* **FRAGMENTO PARA LEER**
══════

Mientras intentaba terminar este texto leí esta frase que me gustó y la comparto: “La clave es ser joven hasta morir de viejo”.




miércoles, 8 de octubre de 2014

Érase una vez en un campanario

En el año 2011 hicimos una visita familiar al Pirineo Aragonés, que es maravilloso.  Hemos ido en primavera, otoño e invierno.  Todavía nos falta ir alguna vez en verano.  Es increíble ver como el mismo paisaje se ve diferente en cada época del año.

Estábamos paseando por el pueblo recuperado Morillo de Tou y luego repetimos, como cada vez, una visita a la Villa de Aínsa . Según he encontrado en su web: Celtas, romanos, musulmanes, cristianos…una historia de diversidad y riqueza que convierte la visita a la Villa de Aínsa en un asombroso viaje en el tiempo, lleno de color y sembrado de maravillosas sorpresas”.

══════

* **DATOS PARA REVISAR**
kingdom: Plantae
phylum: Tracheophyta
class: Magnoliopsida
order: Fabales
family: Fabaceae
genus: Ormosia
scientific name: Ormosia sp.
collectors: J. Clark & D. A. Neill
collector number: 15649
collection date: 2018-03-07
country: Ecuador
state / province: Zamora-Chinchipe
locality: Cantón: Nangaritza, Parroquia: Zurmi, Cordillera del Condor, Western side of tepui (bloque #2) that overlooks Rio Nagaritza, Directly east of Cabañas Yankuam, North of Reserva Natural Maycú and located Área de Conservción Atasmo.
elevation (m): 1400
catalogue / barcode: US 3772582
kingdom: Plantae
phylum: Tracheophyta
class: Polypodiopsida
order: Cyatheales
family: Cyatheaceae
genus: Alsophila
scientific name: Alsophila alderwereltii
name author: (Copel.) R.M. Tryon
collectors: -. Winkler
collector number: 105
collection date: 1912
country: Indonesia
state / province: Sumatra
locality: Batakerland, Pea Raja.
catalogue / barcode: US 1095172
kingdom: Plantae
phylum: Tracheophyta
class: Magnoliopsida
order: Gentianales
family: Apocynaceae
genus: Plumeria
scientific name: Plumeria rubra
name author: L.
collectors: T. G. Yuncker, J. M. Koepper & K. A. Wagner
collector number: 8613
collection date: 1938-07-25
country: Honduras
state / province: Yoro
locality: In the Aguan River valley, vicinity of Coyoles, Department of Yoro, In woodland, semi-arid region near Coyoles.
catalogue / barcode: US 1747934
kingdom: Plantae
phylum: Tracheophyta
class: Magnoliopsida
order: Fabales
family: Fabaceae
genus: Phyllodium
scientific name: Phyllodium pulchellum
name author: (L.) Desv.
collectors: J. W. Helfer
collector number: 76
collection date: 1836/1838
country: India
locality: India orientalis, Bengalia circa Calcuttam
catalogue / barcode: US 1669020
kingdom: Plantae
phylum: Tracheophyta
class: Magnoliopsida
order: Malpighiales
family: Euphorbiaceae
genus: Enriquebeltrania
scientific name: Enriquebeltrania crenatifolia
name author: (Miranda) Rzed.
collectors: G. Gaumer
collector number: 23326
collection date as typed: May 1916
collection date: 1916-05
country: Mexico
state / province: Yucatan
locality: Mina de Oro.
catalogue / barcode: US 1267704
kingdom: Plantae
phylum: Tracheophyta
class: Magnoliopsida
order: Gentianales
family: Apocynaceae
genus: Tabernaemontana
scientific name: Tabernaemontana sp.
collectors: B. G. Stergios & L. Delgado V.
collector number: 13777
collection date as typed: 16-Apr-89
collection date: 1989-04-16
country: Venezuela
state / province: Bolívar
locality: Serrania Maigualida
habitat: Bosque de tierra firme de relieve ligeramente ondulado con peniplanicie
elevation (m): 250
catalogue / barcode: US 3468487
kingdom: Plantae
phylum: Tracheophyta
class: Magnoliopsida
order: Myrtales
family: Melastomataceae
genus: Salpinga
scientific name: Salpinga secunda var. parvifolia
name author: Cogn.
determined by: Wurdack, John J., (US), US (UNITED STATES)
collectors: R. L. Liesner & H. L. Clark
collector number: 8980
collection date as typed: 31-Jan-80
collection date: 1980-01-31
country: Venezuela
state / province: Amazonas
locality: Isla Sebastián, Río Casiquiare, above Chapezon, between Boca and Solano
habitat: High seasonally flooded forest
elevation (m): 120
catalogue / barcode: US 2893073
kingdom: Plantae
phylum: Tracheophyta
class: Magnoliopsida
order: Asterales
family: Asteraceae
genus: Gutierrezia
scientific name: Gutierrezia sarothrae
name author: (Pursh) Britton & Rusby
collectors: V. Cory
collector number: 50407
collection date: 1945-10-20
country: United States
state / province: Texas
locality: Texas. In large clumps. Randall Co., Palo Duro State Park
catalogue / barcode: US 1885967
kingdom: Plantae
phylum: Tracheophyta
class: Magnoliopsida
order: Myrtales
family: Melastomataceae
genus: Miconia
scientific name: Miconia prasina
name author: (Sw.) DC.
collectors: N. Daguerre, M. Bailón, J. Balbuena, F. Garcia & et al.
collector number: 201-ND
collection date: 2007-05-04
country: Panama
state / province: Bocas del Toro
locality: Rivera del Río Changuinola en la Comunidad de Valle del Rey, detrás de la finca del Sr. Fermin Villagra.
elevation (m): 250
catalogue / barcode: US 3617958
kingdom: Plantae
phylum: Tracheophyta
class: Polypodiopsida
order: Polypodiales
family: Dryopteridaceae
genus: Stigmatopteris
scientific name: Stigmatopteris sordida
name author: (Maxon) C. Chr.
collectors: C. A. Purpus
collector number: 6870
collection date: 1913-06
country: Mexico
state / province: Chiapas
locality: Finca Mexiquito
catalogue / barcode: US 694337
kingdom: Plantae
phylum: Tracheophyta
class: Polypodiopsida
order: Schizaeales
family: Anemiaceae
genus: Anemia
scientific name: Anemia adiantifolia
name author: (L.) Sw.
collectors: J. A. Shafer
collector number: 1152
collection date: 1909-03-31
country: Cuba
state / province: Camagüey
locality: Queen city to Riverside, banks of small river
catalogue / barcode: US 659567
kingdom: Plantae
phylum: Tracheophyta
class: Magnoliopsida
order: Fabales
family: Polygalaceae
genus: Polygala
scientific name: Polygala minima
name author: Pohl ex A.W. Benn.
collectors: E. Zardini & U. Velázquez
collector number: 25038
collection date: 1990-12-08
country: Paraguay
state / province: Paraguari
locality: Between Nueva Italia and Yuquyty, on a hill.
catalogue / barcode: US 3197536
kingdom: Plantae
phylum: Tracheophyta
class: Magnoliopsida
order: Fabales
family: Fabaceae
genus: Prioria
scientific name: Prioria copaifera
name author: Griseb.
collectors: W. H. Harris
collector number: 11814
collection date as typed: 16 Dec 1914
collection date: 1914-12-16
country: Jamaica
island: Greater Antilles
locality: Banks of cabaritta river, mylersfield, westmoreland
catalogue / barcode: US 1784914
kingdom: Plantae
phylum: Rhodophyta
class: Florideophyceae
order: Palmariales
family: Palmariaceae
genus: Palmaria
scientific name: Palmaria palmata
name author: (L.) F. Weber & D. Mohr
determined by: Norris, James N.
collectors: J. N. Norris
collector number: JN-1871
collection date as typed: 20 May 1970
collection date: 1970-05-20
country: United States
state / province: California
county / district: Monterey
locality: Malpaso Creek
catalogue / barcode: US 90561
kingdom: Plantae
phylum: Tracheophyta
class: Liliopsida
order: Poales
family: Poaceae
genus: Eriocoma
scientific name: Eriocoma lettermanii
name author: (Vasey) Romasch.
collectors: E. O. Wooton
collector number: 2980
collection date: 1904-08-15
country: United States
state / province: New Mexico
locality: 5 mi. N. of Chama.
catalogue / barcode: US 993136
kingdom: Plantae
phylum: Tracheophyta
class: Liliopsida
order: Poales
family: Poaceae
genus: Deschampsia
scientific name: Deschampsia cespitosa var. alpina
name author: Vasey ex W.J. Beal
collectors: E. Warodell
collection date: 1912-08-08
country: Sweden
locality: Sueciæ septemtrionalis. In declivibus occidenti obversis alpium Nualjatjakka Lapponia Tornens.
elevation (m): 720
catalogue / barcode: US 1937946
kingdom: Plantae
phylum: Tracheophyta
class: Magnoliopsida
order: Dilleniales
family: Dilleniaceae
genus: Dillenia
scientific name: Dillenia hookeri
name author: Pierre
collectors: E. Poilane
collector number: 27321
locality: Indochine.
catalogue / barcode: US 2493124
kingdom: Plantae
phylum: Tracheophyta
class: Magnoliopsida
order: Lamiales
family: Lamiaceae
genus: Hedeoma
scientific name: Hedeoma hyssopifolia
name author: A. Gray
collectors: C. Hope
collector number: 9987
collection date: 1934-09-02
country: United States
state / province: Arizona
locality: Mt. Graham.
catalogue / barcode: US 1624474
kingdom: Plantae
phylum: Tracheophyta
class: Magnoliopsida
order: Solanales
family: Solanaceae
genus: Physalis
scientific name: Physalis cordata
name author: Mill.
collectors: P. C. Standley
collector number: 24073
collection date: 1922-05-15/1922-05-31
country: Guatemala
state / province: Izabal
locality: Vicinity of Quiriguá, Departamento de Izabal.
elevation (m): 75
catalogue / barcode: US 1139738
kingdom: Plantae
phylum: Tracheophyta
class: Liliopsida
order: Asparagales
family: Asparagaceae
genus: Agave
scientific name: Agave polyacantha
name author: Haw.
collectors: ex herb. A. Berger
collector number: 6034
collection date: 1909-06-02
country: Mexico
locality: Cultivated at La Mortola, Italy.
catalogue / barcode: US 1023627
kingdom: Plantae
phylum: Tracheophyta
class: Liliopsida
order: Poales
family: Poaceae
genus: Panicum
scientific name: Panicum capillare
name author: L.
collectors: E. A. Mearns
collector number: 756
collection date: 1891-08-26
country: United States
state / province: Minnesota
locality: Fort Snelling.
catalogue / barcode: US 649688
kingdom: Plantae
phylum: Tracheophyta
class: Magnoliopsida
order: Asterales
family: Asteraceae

══════

* **TAREA ASIGNADA 1**
Traduce al inglés esta oración del texto sobre la visita al Pirineo Aragonés: "Es increíble ver como el mismo paisaje se ve diferente en cada época del año."
* **TAREA ASIGNADA 2**
Según el texto sobre la visita al Pirineo Aragonés, ¿en qué estaciones del año ha ido ya la familia a esa zona?
* **TAREA ASIGNADA 3**
Prolonga el texto sobre la visita al Pirineo Aragonés a partir de su última oración.

* **RESPUESTA ESCRITA 1**
It is incredible to see how the same landscape looks different in each season of the year.

* **RESPUESTA ESCRITA 2**
En primavera, otoño e invierno.

* **RESPUESTA ESCRITA 3**
Es un pueblo asombroso, pasear por sus calles te hace retroceder en el tiempo, no sé cuánto, pero mucho tiempo.  Sus calles empedradas, puertas de madera con aplicaciones de metal antiguas, cada rincón tiene algo que lo hace especial.  Mi respiración es diferente cuando estoy allí.  Tiene ese poder de transmitir su historia cuando paseas por sus calles.

Íbamos paseando, mirando, admirando todo y haciendo fotos de todo, aunque no nos alcanzaban los ojos para ver tanto.  Foto por aquí, foto por allá.  ¡Mira, qué lindo balcón!  ¡Esta puerta es increíble!  Todo eran exclamaciones de sorpresa y felicidad.  La cámara de fotos que llevamos trabajó horas extras, fotos de todo.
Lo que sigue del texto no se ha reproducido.